**REQUIREMENTS:** Carry on the travel account about Qalqilya below, starting right after its final sentence.

We took a shared taxi out to Qalqilya and were surprised to be stopped at another checkpoint, this time manned by three armed Palestinian men, one in uniform, two in civilian clothes. Clearly PA men. The one in uniform opened the door of the taxi and asked for passes. Me and my friend went to get our passports out but the man said in English 'No, just the Arabs'. I was shocked at this and one of the guys in the back of the taxis was clearly put out as well. 'Just like the Israelis' he said in arabic after we had driven off. I couldn't help agreeing.

Qalqilya itself used to be a thriving agricultural town before the Israelis began building their apartheid wall. The town is now totally walled in and cut off from most of its farmland. The wall is designed to steal as much of their land as possible while keeping the population of Israel as ethnically pure as possible (ie keeping the Palestinians on the other side of the wall).

Dataset records

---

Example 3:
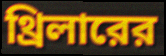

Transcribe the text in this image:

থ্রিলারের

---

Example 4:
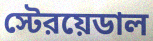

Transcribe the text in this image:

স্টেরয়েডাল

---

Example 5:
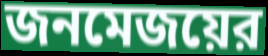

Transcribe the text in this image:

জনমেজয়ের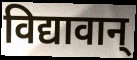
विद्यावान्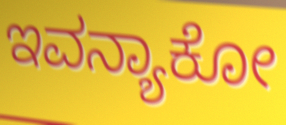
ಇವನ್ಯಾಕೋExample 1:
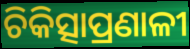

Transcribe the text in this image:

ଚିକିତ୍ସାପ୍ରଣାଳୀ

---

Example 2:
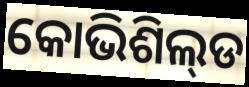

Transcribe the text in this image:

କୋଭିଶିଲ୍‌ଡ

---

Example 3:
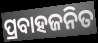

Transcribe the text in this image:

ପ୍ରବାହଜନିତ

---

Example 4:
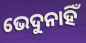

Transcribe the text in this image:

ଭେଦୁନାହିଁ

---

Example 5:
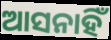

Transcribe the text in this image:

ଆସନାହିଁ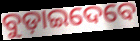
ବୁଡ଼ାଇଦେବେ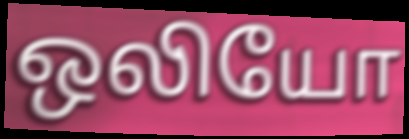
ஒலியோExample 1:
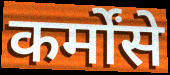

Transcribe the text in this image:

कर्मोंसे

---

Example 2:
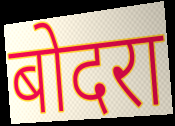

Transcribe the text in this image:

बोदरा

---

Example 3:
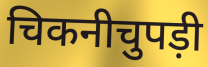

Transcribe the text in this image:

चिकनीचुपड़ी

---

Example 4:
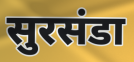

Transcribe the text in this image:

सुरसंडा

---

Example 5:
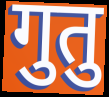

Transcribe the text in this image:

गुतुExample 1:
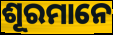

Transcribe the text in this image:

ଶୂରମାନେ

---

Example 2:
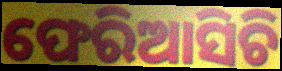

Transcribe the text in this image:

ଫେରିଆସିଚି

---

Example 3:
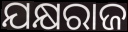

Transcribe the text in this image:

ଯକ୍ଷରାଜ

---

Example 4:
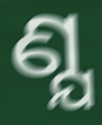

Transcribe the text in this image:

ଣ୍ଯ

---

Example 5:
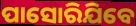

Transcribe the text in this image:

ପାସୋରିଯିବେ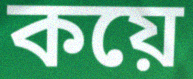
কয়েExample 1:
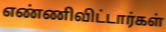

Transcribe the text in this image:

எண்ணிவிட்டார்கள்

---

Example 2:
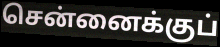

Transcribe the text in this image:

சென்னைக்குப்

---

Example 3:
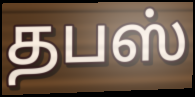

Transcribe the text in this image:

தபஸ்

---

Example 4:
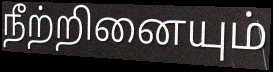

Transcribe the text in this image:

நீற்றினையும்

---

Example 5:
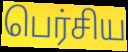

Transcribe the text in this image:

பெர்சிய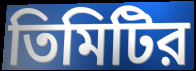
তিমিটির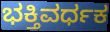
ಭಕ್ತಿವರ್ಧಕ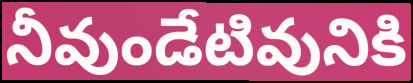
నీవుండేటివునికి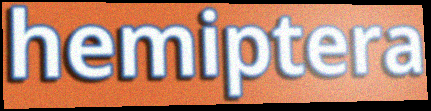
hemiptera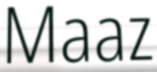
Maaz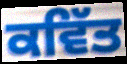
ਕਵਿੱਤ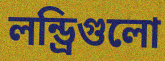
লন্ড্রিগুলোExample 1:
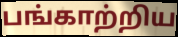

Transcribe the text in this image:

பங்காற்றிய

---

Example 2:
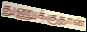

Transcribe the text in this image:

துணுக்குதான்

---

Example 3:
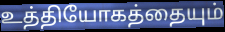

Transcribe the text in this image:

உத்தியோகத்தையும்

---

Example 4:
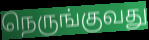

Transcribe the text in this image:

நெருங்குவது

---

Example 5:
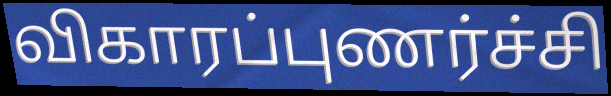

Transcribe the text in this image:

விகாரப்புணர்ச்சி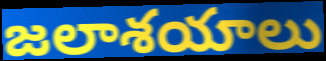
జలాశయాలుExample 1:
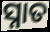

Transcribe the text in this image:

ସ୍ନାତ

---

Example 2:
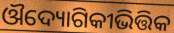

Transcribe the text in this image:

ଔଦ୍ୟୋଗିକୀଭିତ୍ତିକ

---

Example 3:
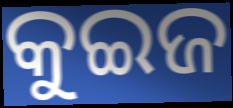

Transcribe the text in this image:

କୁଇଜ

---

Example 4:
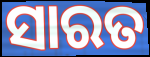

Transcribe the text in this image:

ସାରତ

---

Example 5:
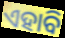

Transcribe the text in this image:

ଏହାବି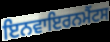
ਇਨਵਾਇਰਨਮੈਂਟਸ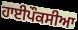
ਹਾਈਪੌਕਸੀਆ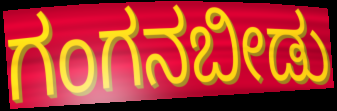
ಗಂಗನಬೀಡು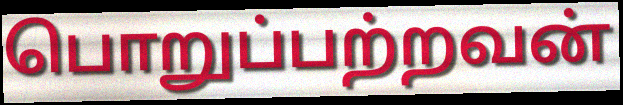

**EXERCISE RESULT:**
To see a satellite image of how the town looks from space click here


The people here were more suspicious of foreigners. They are right up against the Israeli wall and are subject to persecution by both Israeli forces and their own Palestinan Authority that effectively does the bidding of the Israelis.

This was the last place we visited in the West Bank and it was fitting that our last memory would be the feeling of claustrophobia and oppression, walled in on all sides in a ghetto.